To put it short, my finding is that: we can structure the relationship between right and power as: a right= powers + interests, meaning that any right shall comprise powers and the interests stemming from exercises of such powers, subject to laws. A power is an entitlement to perform certain actions. Here, the power is prescribed to be entitlement to actions that can give rise to interests, but the power itself does not have any interest/benefits in it, instead, the exercise of power always carries with it cost and burden. An interest can be a benefit broadly defined so long as it is not against the law. Interest (be either material or moral or spiritual) is an indispensable element of a right because a reasonable human being always acts to increase his or her wellbeing.
With the understanding of right and power presented above, I can better explain some fundamental legal phenomena that have perplexed many legal minds in China and maybe in the west also.
- Agency theory: in China, it seems a great puzzle as to what kind of “force” an agent has in an agency relationship. In fact many scholars in China don’t talk about this issue particularly in the case of agency between individuals simply for the reason that they don’t have an answer to that question.
To me, an agent has the power granted by the principal to act on the principal’s behalf and ascribes the benefits of his agent actions to the principal. That is why we call “power of attorney” not “right of attorney” as a customary usage.
Since an agent needs to exercise powers that cost time, energy and even money, the principal very often needs to pay for the services.
- Trust Theory: also in China, the concept of trust is a freak to many, unable to be constructed under Chinese laws, esp when it comes to a trust involving real properties. In fact, there is no trust involving real estate in China so far.

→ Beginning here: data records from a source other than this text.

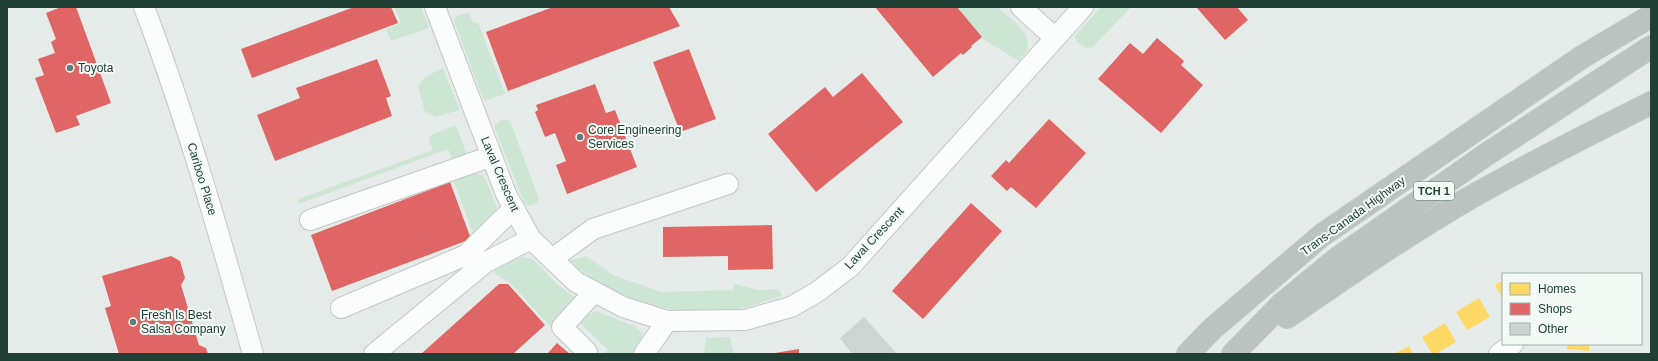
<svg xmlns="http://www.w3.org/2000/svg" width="1658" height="361" font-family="Arial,sans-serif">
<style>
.green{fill:#cde6d3}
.homes{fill:#ffd966}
.shops{fill:#e06666}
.building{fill:#cdd4d1}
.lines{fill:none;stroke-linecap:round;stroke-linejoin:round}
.minor-casing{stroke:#c2c8c5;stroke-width:22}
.highway-casing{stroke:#c0cac7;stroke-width:24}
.minor{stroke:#fbfcfc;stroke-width:20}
.highway{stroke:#bac3c0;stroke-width:22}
.poi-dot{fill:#657c74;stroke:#f3faf6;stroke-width:1.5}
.labels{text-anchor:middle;stroke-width:4;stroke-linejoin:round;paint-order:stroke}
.shield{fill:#f3faf6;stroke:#5f7870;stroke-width:1}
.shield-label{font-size:11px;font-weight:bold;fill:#204036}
.poi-label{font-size:12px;fill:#204036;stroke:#f3faf6;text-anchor:start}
.street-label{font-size:12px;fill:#204036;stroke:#f3faf6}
</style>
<rect width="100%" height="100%" fill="#e5ebe8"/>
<path class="green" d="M395,7H421L429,28L391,41L386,29L401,23Z
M957,7H997C1008,17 1033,32 1027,50C1026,53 1022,57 1019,61L983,39Z
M1101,7H1131L1093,47L1086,48L1077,42L1075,36Z
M469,12L473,23L478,22L505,94L484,101L454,21L457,16Z
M443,68L460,110L435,117L425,112L418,86L425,77Z
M503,119L510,121L539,199C536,206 532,206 525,205L494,126Z
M456,125L467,155L459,160L452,159L448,149L299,204L298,199L433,150L429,141L431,135Z
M474,173L484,176L498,210L489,224L474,236L453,179Z
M516,256L533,259L556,283L575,298L570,308L550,326L511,284L494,273L497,266Z
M586,256L613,275L661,292L734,290L732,283L757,290L779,289L782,296C765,301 747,308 729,311C685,317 634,304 596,281C587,276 578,268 570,261Z
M596,311L634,326L642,333L641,343L634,354H604L608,350L579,322L584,316Z
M730,337L734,354H704L706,338Z"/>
<path class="homes" d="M1503,280V299L1495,285Z
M1479,298L1490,317L1467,330L1456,312Z
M1445,323L1456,342L1436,354H1432L1422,337Z
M1567,344H1589V351L1567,349Z
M1409,346L1413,354H1394Z"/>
<path class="shops" d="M61,7H76L111,103L76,116L80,125L56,133L35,78L44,75L38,59L55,53L51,42L56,39L46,13Z
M354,7H391L398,23L252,78L241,49Z
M553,7H669L680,26L508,91L486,32Z
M875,7H957L982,37L971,46L972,47L963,55L961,53L933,77Z
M1196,7H1237L1248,20L1225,40Z
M1157,38L1184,61L1181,65L1203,85L1161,133L1098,79L1130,43L1143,54Z
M689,49L716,119L680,132L653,62Z
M377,59L391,96L386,98L392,116L275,161L257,115L300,98L296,88Z
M862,73L903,122L816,192L768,134L825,87L833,97Z
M595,84L606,113L615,110L637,167L567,194L556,165L566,161L555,133L545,137L535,112L538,110L536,105Z
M1049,119L1086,153L1036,208L1011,187L1007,191L991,176L1006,160L1009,163Z
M450,182L471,239L332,291L311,235Z
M971,203L1002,231L923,319L892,291Z
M772,225L773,269L728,270V256L663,257V227Z
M171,256L180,261L185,278L181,285L199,345L206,348L208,354H119L105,308L111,306L102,276Z
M499,284H508L545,325L513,354H421Z
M557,343L570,354H547Z
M799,349V354H775V353Z"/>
<path class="building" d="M864,317L897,354H852L840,338Z"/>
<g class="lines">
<defs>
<path id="minor" d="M144,7C187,120 220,237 253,354
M435,7L506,194L531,239L576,282L623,307L667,321L745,320L791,307L817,292L850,267L1083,7
M1021,7L1055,38
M310,220L492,156
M552,259L593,229L728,184
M341,308L466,255L514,208
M587,352L562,327L594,292
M374,354L486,262L531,239
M644,354L667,321
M1499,354L1513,344"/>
<path id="highway" d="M1287,317C1348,275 1409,233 1473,196C1531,163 1591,133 1651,103
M1188,354L1212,329L1322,235L1582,57L1651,16
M1233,354L1282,304L1338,258L1487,154L1651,47"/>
</defs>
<use href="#minor" class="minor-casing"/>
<use href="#highway" class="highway-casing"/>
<use href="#minor" class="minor"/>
<use href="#highway" class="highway"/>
</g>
<g class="poi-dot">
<circle cx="70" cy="68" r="4"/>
<circle cx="580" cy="137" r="4"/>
<circle cx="133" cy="322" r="4"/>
</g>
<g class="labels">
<rect class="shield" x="1414" y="182" width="40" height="18" rx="3"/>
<g class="shield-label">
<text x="1434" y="195">TCH 1</text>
</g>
<g class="poi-label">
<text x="78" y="72">Toyota</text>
<text x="588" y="134">Core Engineering<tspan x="588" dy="14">Services</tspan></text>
<text x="141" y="319">Fresh Is Best<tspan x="141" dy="14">Salsa Company</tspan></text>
</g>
<g class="street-label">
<text transform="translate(500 174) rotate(67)" y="4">Laval Crescent</text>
<text transform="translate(202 179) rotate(73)" y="4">Cariboo Place</text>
<text transform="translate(1353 216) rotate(-36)" y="4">Trans-Canada Highway</text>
<text transform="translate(874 238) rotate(-47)" y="4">Laval Crescent</text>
</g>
</g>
<rect width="1658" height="361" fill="none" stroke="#204036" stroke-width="16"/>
<rect x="1502" y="273" width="140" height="72" fill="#f3faf6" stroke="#9fb0a9"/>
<rect x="1510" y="283" width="20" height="12" fill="#ffd966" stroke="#9fb0a9"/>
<text x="1538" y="293" font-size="12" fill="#204036">Homes</text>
<rect x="1510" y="303" width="20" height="12" fill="#e06666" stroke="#9fb0a9"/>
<text x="1538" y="313" font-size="12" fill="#204036">Shops</text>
<rect x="1510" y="323" width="20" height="12" fill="#cdd4d1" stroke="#9fb0a9"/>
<text x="1538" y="333" font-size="12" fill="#204036">Other</text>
</svg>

To me, a trust is a variant of an agency whereby the principal gives out (authorizes indeed) both the powers and interests (in his property rights, the properties underpinning the trust) respectively to the trustee and the beneficiary thereunder. By “giving out”, I am not saying the principal/trust settlor has forsaken or alienated such powers and interests, but authorized the trustee and beneficiary to wield the power and enjoy the benefits. The settlor has the right to dissolve the trust and take back the powers and benefits.
When it comes to real property, so far as I know, in UK, the dual ownerships (beneficiary and legal) are popular in explaining trustee ownership in the entrusted properties. But indeed, the settlor shall still hold the legal ownership right in the properties and the trustee has the powers of those ownership rights only. Trustees don’t have ownership rights because they are not entitled to the interests flowing out of their management of the trust. In a well setup registration system, such ownership rights and powers can be easily and clearly identified.

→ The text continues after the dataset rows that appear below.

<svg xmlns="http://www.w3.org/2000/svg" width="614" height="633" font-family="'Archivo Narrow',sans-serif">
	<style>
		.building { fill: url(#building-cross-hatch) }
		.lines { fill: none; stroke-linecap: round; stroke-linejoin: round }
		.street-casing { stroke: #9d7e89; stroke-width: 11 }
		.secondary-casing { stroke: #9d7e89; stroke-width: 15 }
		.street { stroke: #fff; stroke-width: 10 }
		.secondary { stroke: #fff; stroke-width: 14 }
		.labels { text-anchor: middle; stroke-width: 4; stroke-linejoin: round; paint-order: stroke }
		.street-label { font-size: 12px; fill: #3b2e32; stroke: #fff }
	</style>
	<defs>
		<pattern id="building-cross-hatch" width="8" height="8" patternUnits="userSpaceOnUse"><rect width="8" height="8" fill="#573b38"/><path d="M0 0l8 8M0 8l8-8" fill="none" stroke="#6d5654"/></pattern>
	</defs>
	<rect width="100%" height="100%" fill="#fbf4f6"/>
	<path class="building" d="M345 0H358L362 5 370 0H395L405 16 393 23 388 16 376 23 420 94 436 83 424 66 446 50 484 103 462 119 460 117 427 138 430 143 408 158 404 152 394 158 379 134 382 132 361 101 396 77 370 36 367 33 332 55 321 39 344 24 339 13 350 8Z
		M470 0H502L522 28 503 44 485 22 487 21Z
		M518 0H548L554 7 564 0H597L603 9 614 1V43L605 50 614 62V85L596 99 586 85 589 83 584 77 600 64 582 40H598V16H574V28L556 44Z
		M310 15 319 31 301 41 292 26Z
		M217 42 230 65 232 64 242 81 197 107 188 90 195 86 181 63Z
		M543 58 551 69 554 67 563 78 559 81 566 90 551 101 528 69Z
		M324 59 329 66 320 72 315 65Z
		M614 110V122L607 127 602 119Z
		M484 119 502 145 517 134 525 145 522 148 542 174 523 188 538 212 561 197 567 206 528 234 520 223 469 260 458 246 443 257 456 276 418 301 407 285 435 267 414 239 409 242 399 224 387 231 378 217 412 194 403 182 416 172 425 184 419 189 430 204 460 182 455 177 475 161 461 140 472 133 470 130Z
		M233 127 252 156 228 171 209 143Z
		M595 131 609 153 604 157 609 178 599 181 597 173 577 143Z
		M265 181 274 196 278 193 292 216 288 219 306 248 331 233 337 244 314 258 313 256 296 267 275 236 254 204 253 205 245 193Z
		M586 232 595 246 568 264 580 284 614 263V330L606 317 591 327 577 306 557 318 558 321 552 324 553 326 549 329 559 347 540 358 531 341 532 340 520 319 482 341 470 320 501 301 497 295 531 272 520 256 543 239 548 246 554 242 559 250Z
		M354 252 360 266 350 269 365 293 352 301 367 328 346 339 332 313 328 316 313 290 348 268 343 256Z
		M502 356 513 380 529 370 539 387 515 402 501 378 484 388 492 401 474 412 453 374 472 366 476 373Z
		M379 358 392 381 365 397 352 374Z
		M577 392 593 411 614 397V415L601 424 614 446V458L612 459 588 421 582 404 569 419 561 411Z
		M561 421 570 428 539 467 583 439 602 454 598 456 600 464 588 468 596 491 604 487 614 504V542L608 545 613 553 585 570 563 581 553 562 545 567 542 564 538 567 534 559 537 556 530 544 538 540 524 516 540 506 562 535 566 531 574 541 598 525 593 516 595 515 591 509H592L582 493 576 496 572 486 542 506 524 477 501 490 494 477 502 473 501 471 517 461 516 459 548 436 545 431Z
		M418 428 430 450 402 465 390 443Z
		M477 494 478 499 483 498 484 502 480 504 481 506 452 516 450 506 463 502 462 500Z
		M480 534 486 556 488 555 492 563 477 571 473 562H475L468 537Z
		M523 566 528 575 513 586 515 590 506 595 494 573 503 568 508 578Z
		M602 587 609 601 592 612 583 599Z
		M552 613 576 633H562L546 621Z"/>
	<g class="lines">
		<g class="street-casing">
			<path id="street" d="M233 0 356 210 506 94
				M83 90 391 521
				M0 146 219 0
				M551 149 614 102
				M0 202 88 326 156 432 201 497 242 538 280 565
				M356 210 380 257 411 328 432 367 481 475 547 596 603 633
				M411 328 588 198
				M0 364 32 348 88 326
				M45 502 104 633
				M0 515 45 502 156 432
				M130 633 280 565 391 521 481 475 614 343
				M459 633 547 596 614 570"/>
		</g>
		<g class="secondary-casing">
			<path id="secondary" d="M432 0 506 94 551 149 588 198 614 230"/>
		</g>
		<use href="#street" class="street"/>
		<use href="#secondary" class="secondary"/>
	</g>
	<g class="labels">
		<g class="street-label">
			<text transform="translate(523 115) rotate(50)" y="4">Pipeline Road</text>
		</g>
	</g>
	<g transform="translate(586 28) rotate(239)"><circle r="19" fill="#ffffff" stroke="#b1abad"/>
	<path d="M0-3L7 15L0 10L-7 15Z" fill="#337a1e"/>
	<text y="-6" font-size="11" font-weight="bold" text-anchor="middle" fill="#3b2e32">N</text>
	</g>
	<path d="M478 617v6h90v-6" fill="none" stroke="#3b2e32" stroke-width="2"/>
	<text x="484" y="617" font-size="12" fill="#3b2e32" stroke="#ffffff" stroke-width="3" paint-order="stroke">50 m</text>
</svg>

- Corporate theory: as in the case of trust, corporate theorists have confusing theories in explaining corporate structures. This issue is particularly cute in China as it involves not only the understanding of the right and power relationship, but also the legal personality doctrine.
It is my understanding that a company (limited or unlimited) is a legal person (meaning having the legal personality at law) and it is the agent of all shareholders (as a group where the group has a single collective will deprived from the shareholder meeting). As against shareholders, a company does not have any right but the powers of those rights held by the shareholders. Shareholders agree to set up a company by authorizing the company to manage the properties/assets initially contributed by and later on cumulated for, the shareholders, but the benefits of corporate operations don’t belong to the company as the companies have to distribute their profits to shareholders and in this sense, a company has powers only, no rights.
On the other hand, a company, as against non-shareholder third party, can be held as a “right-holder” whereby they collect the benefits/interests of business operations.
In essence, it is my opinion that a company is an agent of its shareholder(s) as in the case of ordinary agency with variants.
With the newly prescribed relationship between right and power, we are now able to more clearly and better explain some of the most basic legal issues as listed above.
These issues are particularly confusing in China because in China the word “power” (translated into “权力”) is always thought to be of a public nature, in other words, a power is always held by public organizations such as the state and the government. The concept of private power seems impossible to fit in legal discourses in Chinese legal community. I used to talk to a law professor about my ideas above, and he apparently frowned upon such heretical ideas.
I welcome any of your comments on the ideas exhibited above.